§ **WHAT IS NEEDED**
Return every line of the listing that contains the string "number".

(Rows from a dataset)
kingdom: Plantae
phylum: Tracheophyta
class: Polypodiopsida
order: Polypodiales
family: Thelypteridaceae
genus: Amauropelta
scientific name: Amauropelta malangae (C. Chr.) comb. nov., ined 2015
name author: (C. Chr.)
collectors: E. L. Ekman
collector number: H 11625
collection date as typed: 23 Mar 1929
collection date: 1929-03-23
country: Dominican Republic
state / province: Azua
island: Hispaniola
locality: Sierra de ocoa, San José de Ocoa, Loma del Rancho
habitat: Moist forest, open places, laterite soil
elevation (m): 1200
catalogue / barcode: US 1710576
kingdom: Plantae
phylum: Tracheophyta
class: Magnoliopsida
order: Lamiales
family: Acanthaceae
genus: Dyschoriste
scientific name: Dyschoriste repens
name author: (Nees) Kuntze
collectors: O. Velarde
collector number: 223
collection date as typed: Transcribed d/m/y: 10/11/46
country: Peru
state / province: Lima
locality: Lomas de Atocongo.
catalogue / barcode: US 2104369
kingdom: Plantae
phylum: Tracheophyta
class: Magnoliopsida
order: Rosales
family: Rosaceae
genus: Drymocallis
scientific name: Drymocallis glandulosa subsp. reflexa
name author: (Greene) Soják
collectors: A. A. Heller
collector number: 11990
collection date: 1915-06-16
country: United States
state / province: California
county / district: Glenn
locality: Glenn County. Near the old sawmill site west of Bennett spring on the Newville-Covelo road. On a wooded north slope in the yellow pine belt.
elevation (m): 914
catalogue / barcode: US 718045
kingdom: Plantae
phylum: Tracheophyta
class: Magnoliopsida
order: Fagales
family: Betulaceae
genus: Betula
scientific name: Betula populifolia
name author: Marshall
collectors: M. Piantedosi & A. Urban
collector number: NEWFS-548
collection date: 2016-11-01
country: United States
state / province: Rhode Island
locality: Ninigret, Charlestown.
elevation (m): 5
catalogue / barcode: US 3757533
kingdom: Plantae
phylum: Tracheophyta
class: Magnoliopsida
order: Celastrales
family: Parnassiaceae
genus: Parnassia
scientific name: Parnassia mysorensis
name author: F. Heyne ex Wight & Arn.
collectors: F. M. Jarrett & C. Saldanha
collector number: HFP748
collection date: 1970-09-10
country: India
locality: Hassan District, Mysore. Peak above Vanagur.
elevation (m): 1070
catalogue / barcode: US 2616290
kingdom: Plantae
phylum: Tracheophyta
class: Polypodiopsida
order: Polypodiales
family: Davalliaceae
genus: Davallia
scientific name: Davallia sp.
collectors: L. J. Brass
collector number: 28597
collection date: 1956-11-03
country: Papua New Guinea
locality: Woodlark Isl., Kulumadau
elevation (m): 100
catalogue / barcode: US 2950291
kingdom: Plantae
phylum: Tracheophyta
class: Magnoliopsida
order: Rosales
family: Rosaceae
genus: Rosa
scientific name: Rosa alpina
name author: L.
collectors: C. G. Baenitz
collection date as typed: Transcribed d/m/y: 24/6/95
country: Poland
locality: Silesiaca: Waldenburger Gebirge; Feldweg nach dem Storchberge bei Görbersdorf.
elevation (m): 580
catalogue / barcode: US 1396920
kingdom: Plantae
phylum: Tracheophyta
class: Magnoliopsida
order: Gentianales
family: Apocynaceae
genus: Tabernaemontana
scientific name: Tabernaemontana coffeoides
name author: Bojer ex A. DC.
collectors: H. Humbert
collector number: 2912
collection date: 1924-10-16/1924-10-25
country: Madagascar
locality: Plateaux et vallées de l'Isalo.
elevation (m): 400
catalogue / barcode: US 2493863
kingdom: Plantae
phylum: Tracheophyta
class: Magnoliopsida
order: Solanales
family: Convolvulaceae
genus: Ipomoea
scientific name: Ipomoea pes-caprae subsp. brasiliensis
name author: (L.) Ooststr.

§ **THE SOLUTION**
collector number: H 11625
collector number: 223
collector number: 11990
collector number: NEWFS-548
collector number: HFP748
collector number: 28597
collector number: 2912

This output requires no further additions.